Nozzle and spray volume effects on site-specific quinclorac applications in turfgrass using a remotely piloted aerial application system

Authors: COSTA, AUGUSTO - Brazilian Agricultural Research Corporation (EMBRAPA); Martin, Daniel; TORRES, UBALDO - Texas A&M University; STRAW, CHASE - Texas A&M University; FLOYD, WESTON - Texas A&M University; Fritz, Bradley; BAGAVATHIANNAN, MUTHUKUMAR - Texas A&M University

Submitted to: Weed Technology
Publication Type: Peer Reviewed Journal
Publication Acceptance Date: 2/6/2025
Publication Date: 3/4/2025
Citation: Costa, A.F., Martin, D.E., Torres, U., Straw, C.M., Floyd, W., Fritz, B.K., Bagavathiannan, M. 2025. Nozzle and spray volume effects on site-specific quinclorac applications in turfgrass using a remotely piloted aerial application system. Weed Technology. 39(e43): 1-9. https://doi.org/10.1017/wet.2025.15.
DOI: https://doi.org/10.1017/wet.2025.15

Interpretive Summary: Traditional herbicide applications for weed control in turf involve broadcast applications over a large area. When weed densities are low, this results in wasted product and increases chemical costs and environmental loading. Field studies were conducted with a spray drone to make targeted herbicide applications for control of crabgrass in turf. The drone provided equivalent control of crabgrass at 1 gallon per acre to that of a backpack application at 10 gallons per acre. These findings can help provide turf managers with a better understanding of how drones can be effectively utilized for targeted control of weeds in turf.

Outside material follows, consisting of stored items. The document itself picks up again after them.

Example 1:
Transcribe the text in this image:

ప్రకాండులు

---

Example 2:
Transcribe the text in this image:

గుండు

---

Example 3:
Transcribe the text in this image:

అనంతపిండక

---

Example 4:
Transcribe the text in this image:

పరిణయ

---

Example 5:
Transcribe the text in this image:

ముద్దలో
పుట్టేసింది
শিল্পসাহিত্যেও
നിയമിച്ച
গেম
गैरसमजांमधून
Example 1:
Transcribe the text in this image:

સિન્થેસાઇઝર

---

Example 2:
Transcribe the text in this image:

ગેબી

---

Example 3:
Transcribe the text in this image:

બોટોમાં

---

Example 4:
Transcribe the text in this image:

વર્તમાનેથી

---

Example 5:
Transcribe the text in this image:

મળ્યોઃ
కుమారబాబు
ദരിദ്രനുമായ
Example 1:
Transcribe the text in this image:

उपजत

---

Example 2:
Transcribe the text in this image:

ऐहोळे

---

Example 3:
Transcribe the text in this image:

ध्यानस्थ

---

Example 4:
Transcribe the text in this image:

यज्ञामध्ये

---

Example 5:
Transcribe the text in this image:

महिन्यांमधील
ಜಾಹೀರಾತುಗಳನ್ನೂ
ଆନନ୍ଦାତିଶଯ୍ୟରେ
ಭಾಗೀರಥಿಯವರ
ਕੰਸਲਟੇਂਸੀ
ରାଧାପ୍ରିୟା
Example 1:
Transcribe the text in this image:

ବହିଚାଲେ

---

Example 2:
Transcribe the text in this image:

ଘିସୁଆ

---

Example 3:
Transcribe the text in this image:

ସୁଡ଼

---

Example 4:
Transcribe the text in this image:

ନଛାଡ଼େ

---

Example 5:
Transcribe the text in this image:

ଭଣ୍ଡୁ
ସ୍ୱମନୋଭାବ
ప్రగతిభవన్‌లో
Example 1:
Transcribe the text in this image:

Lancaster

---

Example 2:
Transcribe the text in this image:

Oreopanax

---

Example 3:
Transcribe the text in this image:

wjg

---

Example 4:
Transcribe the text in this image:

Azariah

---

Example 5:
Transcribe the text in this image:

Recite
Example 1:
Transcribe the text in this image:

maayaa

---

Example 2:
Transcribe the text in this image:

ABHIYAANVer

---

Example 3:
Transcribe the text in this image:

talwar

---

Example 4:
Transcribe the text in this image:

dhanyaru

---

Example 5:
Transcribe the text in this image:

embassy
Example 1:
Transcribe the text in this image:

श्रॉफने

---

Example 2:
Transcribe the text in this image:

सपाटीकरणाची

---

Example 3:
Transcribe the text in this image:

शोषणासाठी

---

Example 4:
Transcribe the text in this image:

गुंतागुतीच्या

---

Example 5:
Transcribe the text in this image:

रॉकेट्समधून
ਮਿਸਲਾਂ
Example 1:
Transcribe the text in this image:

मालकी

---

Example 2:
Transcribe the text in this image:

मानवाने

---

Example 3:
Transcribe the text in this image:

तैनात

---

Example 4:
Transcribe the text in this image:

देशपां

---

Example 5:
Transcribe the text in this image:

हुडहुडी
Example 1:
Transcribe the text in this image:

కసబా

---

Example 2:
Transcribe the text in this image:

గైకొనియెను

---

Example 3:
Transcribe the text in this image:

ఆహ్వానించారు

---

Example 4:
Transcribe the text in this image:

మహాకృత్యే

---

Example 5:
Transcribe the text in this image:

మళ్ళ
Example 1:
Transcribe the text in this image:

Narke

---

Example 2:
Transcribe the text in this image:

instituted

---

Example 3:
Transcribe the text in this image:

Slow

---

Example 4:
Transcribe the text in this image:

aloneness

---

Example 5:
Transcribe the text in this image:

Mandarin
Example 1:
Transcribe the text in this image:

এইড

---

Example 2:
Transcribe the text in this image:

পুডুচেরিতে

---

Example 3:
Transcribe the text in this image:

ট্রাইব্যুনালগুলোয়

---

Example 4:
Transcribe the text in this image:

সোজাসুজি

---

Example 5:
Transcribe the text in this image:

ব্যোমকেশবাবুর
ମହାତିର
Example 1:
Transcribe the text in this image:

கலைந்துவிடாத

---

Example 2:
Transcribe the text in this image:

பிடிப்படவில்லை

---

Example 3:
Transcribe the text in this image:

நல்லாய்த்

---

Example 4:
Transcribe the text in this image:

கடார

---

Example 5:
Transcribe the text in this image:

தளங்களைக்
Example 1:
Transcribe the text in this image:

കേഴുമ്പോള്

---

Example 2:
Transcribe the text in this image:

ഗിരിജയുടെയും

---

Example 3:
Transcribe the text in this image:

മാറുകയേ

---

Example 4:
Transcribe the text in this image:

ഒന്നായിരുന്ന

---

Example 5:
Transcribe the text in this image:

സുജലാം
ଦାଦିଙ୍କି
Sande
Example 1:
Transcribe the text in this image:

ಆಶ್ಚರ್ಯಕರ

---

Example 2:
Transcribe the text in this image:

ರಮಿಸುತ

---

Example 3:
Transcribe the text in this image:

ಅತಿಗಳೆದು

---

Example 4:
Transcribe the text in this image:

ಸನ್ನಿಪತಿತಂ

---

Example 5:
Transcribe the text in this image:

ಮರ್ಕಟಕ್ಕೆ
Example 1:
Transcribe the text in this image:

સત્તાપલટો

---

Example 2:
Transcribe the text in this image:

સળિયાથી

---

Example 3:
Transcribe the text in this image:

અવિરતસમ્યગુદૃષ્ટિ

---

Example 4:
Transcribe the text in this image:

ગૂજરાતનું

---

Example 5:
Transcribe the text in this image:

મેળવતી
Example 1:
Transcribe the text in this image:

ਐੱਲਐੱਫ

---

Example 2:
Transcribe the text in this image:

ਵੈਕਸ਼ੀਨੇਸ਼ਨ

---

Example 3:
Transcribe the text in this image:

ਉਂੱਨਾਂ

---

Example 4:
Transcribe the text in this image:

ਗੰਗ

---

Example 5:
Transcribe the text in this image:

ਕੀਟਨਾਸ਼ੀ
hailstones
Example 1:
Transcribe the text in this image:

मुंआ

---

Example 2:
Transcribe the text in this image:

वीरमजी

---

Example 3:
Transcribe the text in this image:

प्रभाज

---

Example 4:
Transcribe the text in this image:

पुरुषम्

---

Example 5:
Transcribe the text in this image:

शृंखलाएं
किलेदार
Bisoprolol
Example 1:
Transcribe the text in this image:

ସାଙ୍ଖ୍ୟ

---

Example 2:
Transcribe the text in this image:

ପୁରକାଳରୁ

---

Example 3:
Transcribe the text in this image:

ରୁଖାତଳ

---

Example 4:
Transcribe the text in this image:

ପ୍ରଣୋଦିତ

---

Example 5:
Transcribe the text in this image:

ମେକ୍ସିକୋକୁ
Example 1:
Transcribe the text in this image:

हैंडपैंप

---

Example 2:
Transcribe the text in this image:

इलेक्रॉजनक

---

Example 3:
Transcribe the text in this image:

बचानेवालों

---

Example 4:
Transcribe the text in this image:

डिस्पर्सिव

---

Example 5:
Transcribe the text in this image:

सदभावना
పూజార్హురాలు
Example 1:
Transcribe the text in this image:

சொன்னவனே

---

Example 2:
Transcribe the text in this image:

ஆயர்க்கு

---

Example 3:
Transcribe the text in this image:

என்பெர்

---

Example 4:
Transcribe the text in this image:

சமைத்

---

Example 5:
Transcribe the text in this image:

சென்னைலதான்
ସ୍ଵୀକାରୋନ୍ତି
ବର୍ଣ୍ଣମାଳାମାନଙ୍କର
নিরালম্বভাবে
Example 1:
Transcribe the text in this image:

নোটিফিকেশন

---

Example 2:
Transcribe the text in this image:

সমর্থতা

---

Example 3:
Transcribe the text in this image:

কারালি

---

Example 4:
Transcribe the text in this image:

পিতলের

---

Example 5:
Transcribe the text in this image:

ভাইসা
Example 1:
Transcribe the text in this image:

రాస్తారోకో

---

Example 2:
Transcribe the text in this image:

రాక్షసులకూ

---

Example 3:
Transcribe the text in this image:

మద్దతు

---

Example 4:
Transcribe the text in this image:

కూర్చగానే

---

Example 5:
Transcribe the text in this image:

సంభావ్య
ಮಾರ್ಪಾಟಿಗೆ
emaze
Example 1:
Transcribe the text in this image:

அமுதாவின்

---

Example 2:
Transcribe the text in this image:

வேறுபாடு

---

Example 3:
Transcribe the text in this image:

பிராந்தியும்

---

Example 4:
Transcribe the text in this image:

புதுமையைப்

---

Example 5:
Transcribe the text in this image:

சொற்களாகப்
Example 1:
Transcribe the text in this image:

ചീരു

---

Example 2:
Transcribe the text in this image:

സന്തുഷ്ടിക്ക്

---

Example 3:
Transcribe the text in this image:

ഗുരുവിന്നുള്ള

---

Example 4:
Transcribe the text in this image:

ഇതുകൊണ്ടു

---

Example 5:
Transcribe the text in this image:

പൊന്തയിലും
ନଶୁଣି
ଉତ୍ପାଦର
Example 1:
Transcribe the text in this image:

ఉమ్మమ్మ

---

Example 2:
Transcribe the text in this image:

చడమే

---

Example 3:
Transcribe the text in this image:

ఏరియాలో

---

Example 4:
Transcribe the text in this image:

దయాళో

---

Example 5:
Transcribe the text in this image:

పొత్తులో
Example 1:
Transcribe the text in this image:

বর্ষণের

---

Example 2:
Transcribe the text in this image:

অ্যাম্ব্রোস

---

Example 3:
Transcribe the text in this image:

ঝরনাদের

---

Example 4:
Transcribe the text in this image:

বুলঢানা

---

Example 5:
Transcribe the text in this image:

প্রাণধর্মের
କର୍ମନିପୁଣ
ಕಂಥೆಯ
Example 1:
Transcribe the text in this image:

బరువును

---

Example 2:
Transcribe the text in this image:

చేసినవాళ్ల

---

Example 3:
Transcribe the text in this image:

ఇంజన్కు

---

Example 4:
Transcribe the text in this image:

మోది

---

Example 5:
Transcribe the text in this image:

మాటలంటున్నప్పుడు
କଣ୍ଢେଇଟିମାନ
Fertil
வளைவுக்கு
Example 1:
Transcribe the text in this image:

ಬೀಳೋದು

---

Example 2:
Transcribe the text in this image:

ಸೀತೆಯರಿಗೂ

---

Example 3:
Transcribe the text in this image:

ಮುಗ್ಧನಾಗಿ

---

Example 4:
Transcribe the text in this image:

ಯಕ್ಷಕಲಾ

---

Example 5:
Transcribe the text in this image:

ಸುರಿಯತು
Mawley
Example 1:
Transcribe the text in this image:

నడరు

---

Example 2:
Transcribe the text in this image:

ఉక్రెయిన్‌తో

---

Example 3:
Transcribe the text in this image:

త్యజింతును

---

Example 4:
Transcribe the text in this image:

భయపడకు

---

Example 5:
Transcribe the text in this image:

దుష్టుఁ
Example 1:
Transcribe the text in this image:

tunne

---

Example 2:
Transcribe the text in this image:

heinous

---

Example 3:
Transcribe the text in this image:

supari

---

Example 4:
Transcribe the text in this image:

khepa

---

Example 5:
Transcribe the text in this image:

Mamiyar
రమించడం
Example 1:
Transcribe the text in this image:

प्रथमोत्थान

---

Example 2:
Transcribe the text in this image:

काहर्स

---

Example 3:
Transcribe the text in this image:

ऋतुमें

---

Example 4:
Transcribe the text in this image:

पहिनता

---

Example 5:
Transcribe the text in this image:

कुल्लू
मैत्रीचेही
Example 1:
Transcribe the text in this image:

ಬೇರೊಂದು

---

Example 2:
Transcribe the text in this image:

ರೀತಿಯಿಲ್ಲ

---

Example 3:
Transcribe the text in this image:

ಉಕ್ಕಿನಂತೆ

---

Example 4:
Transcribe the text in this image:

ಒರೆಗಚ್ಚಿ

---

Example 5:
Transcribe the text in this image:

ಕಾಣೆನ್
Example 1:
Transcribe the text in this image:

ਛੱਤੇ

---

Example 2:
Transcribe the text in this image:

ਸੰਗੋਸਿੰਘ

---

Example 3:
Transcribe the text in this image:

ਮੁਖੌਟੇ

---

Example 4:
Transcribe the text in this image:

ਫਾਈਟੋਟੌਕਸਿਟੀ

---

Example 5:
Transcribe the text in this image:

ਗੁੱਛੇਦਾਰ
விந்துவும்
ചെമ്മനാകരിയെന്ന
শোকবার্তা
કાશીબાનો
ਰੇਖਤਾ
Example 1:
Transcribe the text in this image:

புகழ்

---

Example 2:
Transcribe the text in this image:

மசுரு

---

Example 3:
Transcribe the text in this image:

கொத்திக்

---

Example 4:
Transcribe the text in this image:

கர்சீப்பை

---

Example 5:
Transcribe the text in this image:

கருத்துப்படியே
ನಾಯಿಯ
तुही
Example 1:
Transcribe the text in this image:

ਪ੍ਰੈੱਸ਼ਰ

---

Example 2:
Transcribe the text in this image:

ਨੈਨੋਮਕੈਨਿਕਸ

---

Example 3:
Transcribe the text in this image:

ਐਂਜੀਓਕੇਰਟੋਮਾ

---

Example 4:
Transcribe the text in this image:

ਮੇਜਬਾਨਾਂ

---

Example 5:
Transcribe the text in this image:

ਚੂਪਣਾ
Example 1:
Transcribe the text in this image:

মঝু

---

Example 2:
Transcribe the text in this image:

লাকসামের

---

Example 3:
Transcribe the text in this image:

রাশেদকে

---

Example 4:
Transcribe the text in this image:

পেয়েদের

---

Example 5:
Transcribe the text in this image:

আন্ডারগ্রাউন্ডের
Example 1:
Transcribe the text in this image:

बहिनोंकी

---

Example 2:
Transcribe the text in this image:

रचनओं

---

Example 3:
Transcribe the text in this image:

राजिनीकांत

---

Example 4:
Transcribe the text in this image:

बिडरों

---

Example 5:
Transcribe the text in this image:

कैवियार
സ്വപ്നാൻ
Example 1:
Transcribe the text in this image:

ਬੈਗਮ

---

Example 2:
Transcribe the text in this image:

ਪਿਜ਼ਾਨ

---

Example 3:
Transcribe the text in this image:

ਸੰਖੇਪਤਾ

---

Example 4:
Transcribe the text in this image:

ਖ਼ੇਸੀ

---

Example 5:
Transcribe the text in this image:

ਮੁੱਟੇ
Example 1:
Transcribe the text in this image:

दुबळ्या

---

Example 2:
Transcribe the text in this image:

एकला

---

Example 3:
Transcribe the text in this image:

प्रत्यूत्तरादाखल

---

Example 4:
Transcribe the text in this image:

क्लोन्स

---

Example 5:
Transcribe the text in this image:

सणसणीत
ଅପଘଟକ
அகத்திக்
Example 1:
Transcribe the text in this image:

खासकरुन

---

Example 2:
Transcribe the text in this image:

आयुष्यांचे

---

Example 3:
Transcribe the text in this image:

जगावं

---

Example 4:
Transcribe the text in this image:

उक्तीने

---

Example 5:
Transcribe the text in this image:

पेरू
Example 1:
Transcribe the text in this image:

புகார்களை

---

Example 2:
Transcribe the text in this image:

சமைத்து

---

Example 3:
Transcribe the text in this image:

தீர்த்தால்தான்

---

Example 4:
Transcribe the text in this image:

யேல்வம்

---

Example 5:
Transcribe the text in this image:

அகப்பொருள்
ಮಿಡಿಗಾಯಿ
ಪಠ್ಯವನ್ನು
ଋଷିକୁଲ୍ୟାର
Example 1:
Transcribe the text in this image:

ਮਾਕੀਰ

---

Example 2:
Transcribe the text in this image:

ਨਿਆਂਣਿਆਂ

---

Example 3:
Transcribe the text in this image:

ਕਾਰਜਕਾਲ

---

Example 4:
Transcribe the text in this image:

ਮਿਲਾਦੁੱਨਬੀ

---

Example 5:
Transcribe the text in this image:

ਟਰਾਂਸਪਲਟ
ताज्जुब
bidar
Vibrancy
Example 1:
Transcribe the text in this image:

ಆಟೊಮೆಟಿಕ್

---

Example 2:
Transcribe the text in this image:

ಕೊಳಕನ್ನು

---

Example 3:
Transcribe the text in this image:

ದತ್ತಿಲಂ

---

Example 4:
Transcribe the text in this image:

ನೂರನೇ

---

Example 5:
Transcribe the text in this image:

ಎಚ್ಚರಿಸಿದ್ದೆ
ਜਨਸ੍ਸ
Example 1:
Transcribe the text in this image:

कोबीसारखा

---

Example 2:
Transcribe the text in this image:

Technical Abstract: Site-specific herbicide sprayings with remotely piloted aerial application systems (RPAASs) offer the potential for reducing herbicide inputs in turfgrass systems, where treatments can be targeted specifically to weeds and weed infestations rather than broadcast across an entire area. However, information on spray nozzle selection and application volume for this approach is lacking. The objective of this study was to evaluate nozzle type and spray volume effects on the efficacy of site-specific quinclorac applications, using an RPAAS, for large crabgrass control in turf. The research was conducted in 2022 at two locations in College Station, TX. The treatments were combinations of three nozzle types [XR 80-015 (conventional, extended range), DG 80-015 (drift guard), and AI 80-015 (air induction) flat fan nozzles] and three spray volumes [10 and 15 L ha-1, applied with a single nozzle RPAAS, and 102 L ha-1 applied with a CO2 pressurized 4-nozzle boom backpack sprayer]. Two additional treatments were included: a pure formulated herbicide application (without dilution in water) using an RPAAS equipped with an XR 80-005 flat fan nozzle at 4.6 L ha-1 and an untreated control. The backpack sprayer application resulted in the highest spray solution deposits on large crabgrass plants (twelve times more, on average), compared to the RPAAS applications. Spray applications with the DG and AI nozzles using the RPAAS at 10 and 15 L ha-1, or backpack sprayer at 102 L ha-1, provided similar weed control, indicating that RPAAS-based herbicide applications can be effectively made using a range of application parameters. This study suggests that control of large crabgrass can be achievied using RPAAS herbicide treatment applications with a range of spray nozzle types at low application volumes in turfgrass. Nevertheless, further research is warranted to assess the efficacy of this approach across various weed species and under diverse environmental conditions.